▸ Task item
Please copy the last part of the entries exactly: the line that has "index tip: (120, 128)" and every line up to and including the end, nothing more.

═══ Material for this task ═══

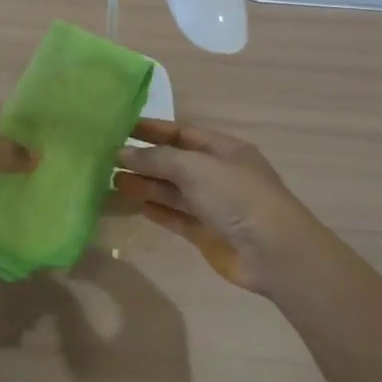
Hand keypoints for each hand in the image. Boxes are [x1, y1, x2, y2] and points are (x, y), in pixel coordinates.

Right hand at [112, 120, 328, 292]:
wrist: (274, 253)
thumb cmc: (237, 197)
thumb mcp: (196, 167)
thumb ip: (157, 158)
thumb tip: (122, 152)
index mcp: (223, 149)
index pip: (181, 133)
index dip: (152, 130)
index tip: (120, 128)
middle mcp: (217, 173)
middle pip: (175, 161)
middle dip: (144, 159)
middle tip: (106, 157)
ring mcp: (213, 204)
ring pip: (172, 189)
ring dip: (144, 184)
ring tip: (110, 179)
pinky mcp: (207, 232)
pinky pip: (175, 216)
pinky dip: (154, 208)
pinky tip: (131, 203)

═══

▸ Reply
index tip: (120, 128)
middle mcp: (217, 173)
middle pip: (175, 161)
middle dip: (144, 159)
middle tip: (106, 157)
ring mcp: (213, 204)
ring pip: (172, 189)
ring dip: (144, 184)
ring tip: (110, 179)
pinky mcp: (207, 232)
pinky pip: (175, 216)
pinky dip: (154, 208)
pinky tip: (131, 203)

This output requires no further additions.